▸ **Activity**
Pull every line containing "pixel" from the listing.

(Supplied data begins)

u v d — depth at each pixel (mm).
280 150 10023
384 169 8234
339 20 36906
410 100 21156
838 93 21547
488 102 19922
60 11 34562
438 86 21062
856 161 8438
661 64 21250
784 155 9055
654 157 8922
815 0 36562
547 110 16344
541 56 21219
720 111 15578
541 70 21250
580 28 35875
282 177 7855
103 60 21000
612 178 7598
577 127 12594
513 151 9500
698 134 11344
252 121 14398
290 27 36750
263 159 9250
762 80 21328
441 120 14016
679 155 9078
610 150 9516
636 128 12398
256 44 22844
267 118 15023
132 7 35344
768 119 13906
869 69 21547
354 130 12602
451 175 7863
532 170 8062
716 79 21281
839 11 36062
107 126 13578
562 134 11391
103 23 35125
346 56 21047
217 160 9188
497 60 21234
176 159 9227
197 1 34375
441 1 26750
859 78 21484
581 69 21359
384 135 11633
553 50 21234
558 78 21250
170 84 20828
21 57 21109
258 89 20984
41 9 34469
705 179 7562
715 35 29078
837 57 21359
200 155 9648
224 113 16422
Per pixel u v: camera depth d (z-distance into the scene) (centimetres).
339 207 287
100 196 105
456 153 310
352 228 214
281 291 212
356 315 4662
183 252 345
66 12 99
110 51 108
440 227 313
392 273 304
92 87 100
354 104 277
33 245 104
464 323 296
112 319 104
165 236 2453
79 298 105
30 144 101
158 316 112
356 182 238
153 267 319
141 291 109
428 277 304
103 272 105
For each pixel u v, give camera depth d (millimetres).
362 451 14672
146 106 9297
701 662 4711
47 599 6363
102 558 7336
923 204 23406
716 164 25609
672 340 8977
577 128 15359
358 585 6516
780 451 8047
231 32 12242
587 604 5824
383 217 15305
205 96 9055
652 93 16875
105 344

(Supplied data ends)

▸ **Expected output**
u v d — depth at each pixel (mm).
Per pixel u v: camera depth d (z-distance into the scene) (centimetres).
For each pixel u v, give camera depth d (millimetres).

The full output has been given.